Facebook Wants YOU (To Build Android Apps On Its Platform) So It Launched A New Android SDK And Dev Center

If Facebook’s going to make money on mobile, it needs developers building social apps that send it content and buying ads. That’s why making it easy to build Facebook-integrated apps is critical, and why today it revamped its Android SDK and launched the Android Dev Center. These give deves pre-made Facebook widgets to augment their apps, and guides for building in friends rather than bolting them on.

If you’re an Android developer you should just read the actual Facebook dev blog post but here’s a quick summary of what’s new in the Facebook for Android software development kit 3.0:

There’s pre-built native Facebook UI controls devs can add to their apps, including Friend Picker for tagging, Places Picker to show nearby locations, Profile Pictures, and Login controls for managing app permissions and user identity. Better session management helps apps determine if users have already authorized and logged in. There’s better API support including batched calls and improved JSON manipulation.
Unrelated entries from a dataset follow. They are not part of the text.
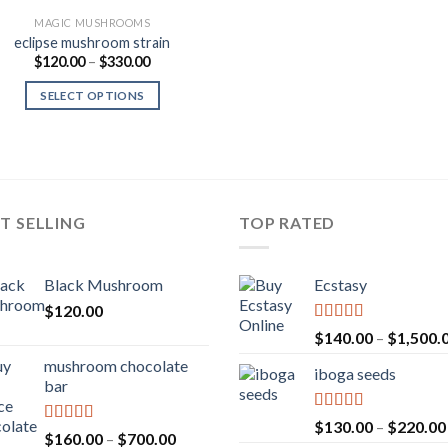
MAGIC MUSHROOMS
eclipse mushroom strain
Price
$
120.00
–
$
330.00
range:
$120.00
SELECT OPTIONS
through
$330.00
T SELLING
TOP RATED
Black Mushroom
Ecstasy
$
120.00
Rated
5.00
$
140.00
–
$
1,500.
out of 5
mushroom chocolate
iboga seeds
bar
Rated
5.00
$
130.00
–
$
220.00
Rated
4.00
Price
$
160.00
–
$
700.00
out of 5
Finally, the SDK lets devs track clicks and installs from their Facebook mobile ads. These updates are very similar to what was added to the newest version of the Facebook for iOS SDK last month.

The new Android Dev Center collects reference docs, tutorials, concepts explanations, and a Getting Started guide to ease developers in and keep frustration at a minimum.

So why is this something everyone should care about and not just developer mumbo jumbo? Two big reasons:

1. Facebook is looking to become your omni-news feed where you learn about what friends are doing in all the apps they use. If devs hook their apps into Facebook, they’ll send it content that increases time spent browsing the news feed and the number of eye-balls it can show all types of ads.

2. Facebook wants a cut of the massive mobile app paid discovery market. Rather than paying for random banner ads around the web to promote their apps, Facebook is luring them to buy its new mobile app install ads it opened up access to yesterday. If Facebook can get app devs to build on its platform, they might advertise with it too. They get an added bonus, in fact. Facebook shows your friends who use an app in the ads, so if devs integrate Facebook, their ads gain social recommendations to persuade people to install.

The key misunderstanding a lot of people make is that Facebook is competing with iOS and Android. It’s not. Facebook wants to be the social layer in apps on all devices. And more and more of those devices are Androids do to their lower cost and popularity in emerging international markets where Facebook wants to grow.

So while a software development kit release might sound boring to some, getting more little green robot apps built on its platform translates to more big green dollars in its bank account.